The Beachcombers need a valid permit from the Port of London Authority. But it does not issue permits to children under 12. And people must report any finds that are 300 years old or more to the London Museum’s Finds Liaison Officer. The museum records around 5,000 finds each year, but only takes in a small number for its collection.

 

‍ If you fancy being a Mudlark, er sorry, Beachcomber, the area in front of Tate Modern is a good place to start. Ernie’s Beach is a sandy area where you might see sand sculptures.

 

‍ It’s a good way for people to learn about London’s history. The wet and clay environment of the river helps preserve objects that would otherwise deteriorate.
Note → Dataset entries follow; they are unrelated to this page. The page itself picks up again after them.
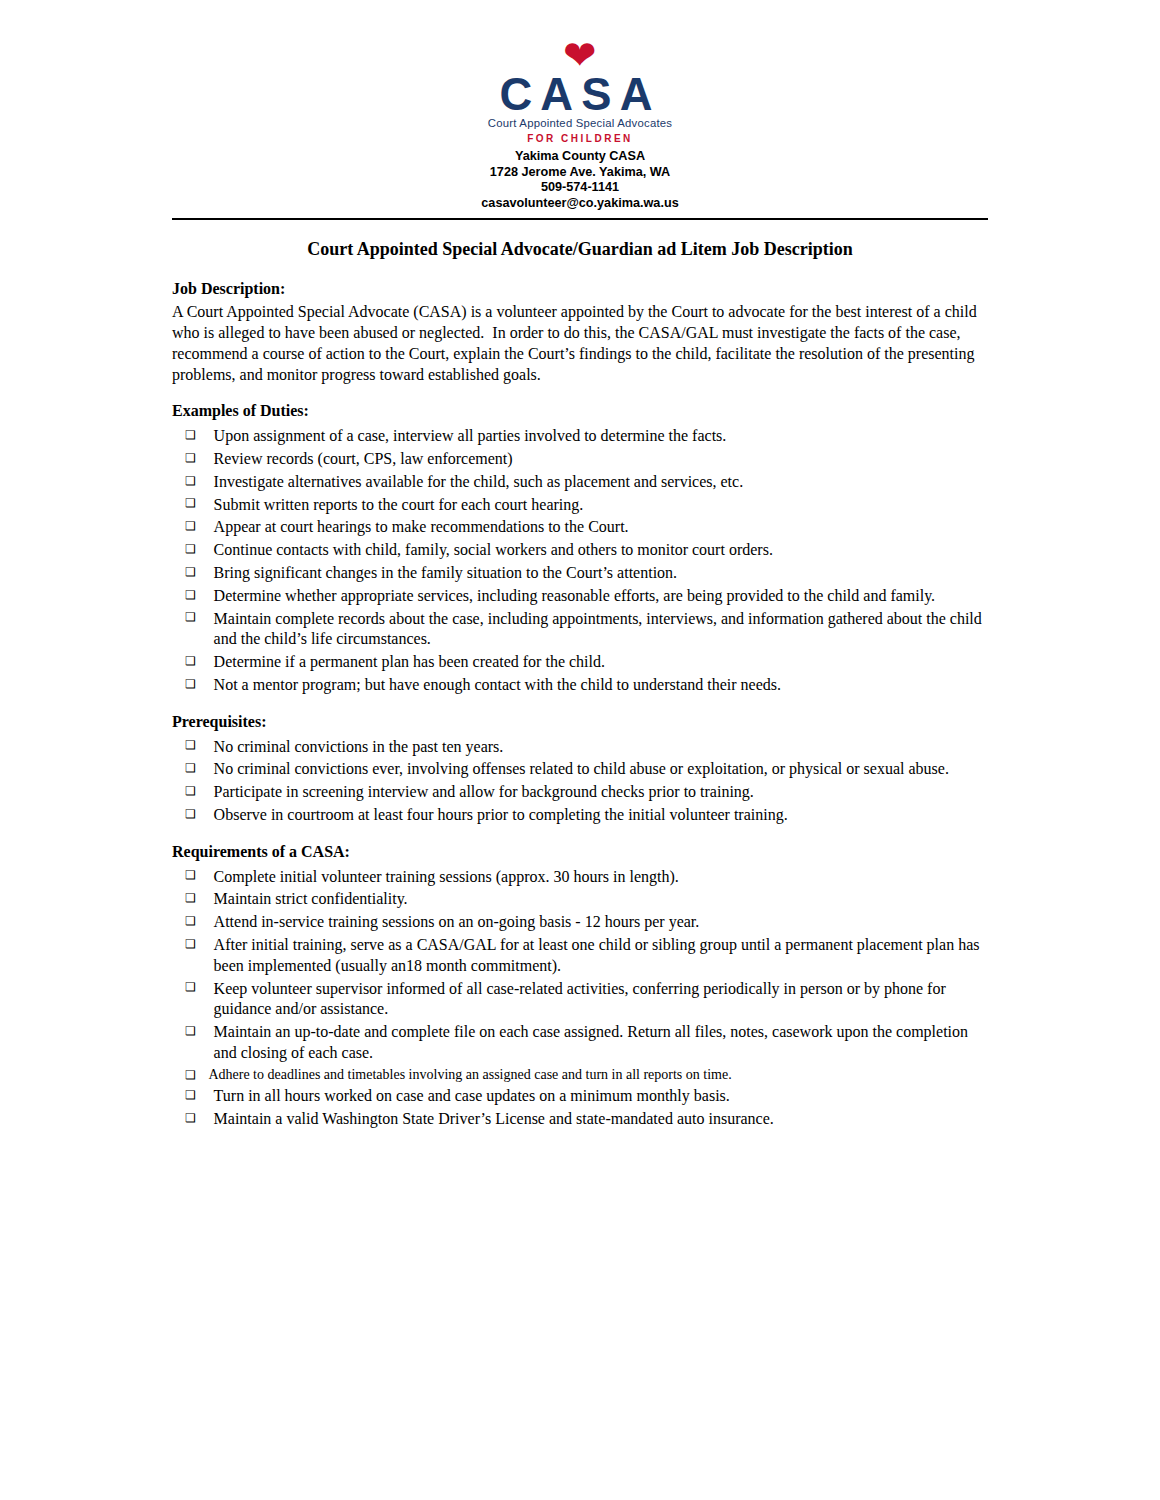❤
CASA
Court Appointed Special Advocates
FOR CHILDREN
Yakima County CASA
1728 Jerome Ave. Yakima, WA
509-574-1141
casavolunteer@co.yakima.wa.us
Court Appointed Special Advocate/Guardian ad Litem Job Description
Job Description:
A Court Appointed Special Advocate (CASA) is a volunteer appointed by the Court to advocate for the best interest of a child who is alleged to have been abused or neglected. In order to do this, the CASA/GAL must investigate the facts of the case, recommend a course of action to the Court, explain the Court’s findings to the child, facilitate the resolution of the presenting problems, and monitor progress toward established goals.
Examples of Duties:
Upon assignment of a case, interview all parties involved to determine the facts.
Review records (court, CPS, law enforcement)
Investigate alternatives available for the child, such as placement and services, etc.
Submit written reports to the court for each court hearing.
Appear at court hearings to make recommendations to the Court.
Continue contacts with child, family, social workers and others to monitor court orders.
Bring significant changes in the family situation to the Court’s attention.
Determine whether appropriate services, including reasonable efforts, are being provided to the child and family.
Maintain complete records about the case, including appointments, interviews, and information gathered about the child and the child’s life circumstances.
Determine if a permanent plan has been created for the child.
Not a mentor program; but have enough contact with the child to understand their needs.
Prerequisites:
No criminal convictions in the past ten years.
No criminal convictions ever, involving offenses related to child abuse or exploitation, or physical or sexual abuse.
Participate in screening interview and allow for background checks prior to training.
Observe in courtroom at least four hours prior to completing the initial volunteer training.
Requirements of a CASA:
Complete initial volunteer training sessions (approx. 30 hours in length).
Maintain strict confidentiality.
Attend in-service training sessions on an on-going basis - 12 hours per year.
After initial training, serve as a CASA/GAL for at least one child or sibling group until a permanent placement plan has been implemented (usually an18 month commitment).
Keep volunteer supervisor informed of all case-related activities, conferring periodically in person or by phone for guidance and/or assistance.
Maintain an up-to-date and complete file on each case assigned. Return all files, notes, casework upon the completion and closing of each case.
Adhere to deadlines and timetables involving an assigned case and turn in all reports on time.
Turn in all hours worked on case and case updates on a minimum monthly basis.
Maintain a valid Washington State Driver’s License and state-mandated auto insurance.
Finds range from the everyday rubbish of Tudor nobles to the precious possessions of Georgian merchants.

 

‍ But don’t forget your waders and gloves. Beachcombers (Mudlarks) are allowed to retrieve material from the north shore between Westminster and Wapping but it’s a messy job. The south shore is less tightly regulated, but even then, can only be explored up to a depth of three inches by those with a permit.

 

‍ The slate-coloured Thames mud with its distinct sulphurous smell is what makes it possible for the modern mudlarks to go about their work. The sludge is devoid of oxygen and is a good preserving agent, which allows a Roman child’s leather shoe lost on the foreshore in 800 AD to emerge from its resting place as if it was discarded yesterday.